*** RECORDS FOR THE EXERCISE Section Begins ***
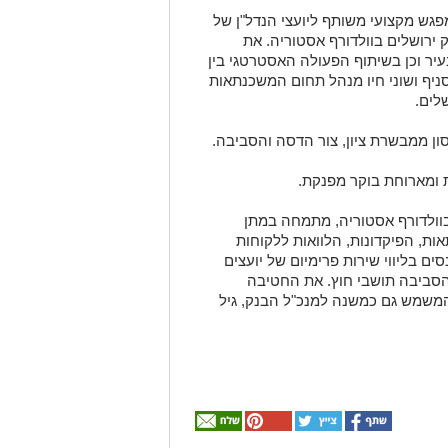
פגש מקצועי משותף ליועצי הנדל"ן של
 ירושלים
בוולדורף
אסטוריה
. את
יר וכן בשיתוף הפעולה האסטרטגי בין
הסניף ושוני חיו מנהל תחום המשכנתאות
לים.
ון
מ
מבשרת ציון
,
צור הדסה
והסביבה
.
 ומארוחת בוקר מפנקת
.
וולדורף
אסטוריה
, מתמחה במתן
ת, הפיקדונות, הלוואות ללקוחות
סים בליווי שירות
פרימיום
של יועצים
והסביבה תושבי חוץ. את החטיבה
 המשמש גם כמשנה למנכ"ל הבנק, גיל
*** RECORDS FOR THE EXERCISE Section Ends ***
*** RECORDS FOR THE EXERCISE Section Begins ***
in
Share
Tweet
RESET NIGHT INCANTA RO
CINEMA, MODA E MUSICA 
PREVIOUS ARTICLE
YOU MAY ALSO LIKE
*** RECORDS FOR THE EXERCISE Section Ends ***
*** RECORDS FOR THE EXERCISE Section Begins ***
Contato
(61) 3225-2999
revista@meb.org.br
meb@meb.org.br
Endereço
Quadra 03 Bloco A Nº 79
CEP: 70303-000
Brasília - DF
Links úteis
*** RECORDS FOR THE EXERCISE Section Ends ***
## [WHAT IS REQUIRED]
Take the listing above and repeat exactly the lines from the one containing "פגש מקצועי משותף" through the one containing "המשמש גם כמשנה", both included.

## [EXERCISE SOLUTION]
פגש מקצועי משותף ליועצי הנדל"ן של
 ירושלים
בוולדורף
אסטוריה
. את
יר וכן בשיתוף הפעולה האסטרטגי בין
הסניף ושוני חיו מנהל תחום המשכנתאות
לים.
ון
מ
מבשרת ציון
,
צור הדסה
והסביבה
.
 ומארוחת בוקר מפנקת
.
וולדורף
אסטוריה
, מתמחה במתן
ת, הפיקדונות, הלוואות ללקוחות
סים בליווי שירות
פרימיום
של יועצים
והסביבה תושבי חוץ. את החטיבה
 המשמש גם כמשנה למנכ"ל הבנק, גיל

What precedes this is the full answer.